→ To-do item
Render the text in the following material as a JSON list of strings, one string per line, omitting blank lines. Leave the pictures out of the answer.

→ Records to process
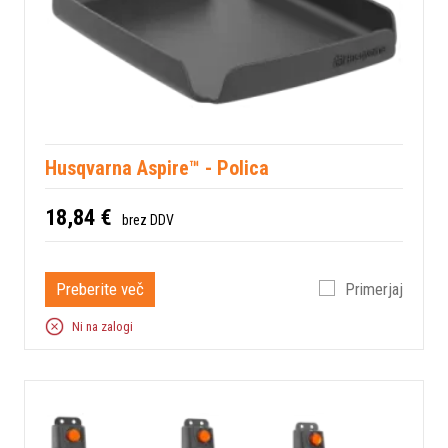
Husqvarna Aspire™ - Polica
18,84 €
brez DDV
Preberite več
Primerjaj
Ni na zalogi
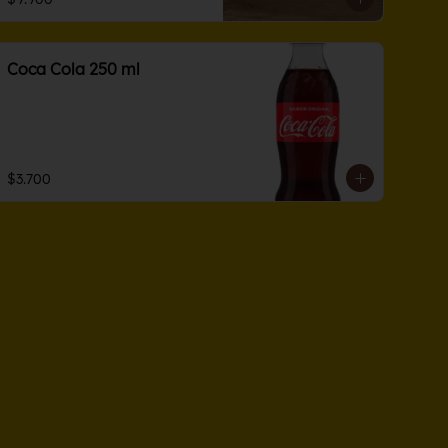
Coca Cola 250 ml
$3.700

→ Result of this task
[
  "Husqvarna Aspire™ - Polica",
  "18,84 €",
  "brez DDV",
  "Preberite več",
  "Primerjaj",
  "Ni na zalogi",
  "Coca Cola 250 ml",
  "$3.700"
]